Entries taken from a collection
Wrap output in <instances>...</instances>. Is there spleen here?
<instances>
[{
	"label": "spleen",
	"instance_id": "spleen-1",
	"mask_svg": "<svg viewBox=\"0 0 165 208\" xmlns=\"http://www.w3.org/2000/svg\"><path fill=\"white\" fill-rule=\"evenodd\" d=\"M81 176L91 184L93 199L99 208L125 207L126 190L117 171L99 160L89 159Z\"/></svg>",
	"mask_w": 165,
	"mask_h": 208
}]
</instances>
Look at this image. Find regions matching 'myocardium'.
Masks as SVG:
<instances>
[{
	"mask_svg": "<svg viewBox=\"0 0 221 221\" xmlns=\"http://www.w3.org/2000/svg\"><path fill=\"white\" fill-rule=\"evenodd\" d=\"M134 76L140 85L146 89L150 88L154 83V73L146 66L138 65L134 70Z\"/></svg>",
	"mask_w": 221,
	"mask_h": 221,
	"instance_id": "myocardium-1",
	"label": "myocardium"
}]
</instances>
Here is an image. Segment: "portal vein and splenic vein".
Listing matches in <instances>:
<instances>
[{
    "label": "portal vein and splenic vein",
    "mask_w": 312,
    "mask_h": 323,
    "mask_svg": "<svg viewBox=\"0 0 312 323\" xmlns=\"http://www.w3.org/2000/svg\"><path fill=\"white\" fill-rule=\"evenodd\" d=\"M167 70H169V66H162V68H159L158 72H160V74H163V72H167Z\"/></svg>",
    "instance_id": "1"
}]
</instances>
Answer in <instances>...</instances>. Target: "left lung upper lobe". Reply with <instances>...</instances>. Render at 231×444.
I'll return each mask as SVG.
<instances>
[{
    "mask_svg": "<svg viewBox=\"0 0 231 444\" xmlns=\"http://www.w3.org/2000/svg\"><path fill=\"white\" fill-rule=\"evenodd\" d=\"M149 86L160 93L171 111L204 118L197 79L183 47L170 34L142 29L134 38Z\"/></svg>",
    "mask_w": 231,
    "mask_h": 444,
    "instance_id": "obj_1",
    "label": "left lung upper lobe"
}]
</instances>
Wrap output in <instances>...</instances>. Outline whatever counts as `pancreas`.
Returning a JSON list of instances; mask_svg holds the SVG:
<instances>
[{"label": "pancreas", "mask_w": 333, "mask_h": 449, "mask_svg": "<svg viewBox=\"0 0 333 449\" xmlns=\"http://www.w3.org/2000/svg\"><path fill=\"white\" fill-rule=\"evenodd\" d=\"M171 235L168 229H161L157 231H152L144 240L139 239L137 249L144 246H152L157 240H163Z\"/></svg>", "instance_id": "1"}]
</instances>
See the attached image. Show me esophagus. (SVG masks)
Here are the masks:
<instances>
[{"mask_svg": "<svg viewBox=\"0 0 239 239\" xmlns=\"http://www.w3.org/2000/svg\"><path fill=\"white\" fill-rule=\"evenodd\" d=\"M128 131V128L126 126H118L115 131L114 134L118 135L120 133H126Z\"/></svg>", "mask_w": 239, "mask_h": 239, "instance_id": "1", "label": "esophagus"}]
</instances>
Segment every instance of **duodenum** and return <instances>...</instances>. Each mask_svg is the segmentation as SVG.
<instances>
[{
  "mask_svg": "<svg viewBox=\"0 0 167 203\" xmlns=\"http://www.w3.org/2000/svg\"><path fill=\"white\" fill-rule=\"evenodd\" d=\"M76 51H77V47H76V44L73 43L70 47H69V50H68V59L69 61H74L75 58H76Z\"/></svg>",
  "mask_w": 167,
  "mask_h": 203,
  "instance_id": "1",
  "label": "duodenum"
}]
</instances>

## WHAT YOU NEED TO DO:
Pull out every line of the material above that contains the string "left", treating uppercase and lowercase letters as different.

## WRITTEN ANSWER:
Answer in <instances>...</instances>. Target: "left lung upper lobe". Reply with <instances>...</instances>. Render at 231×444.
    "label": "left lung upper lobe"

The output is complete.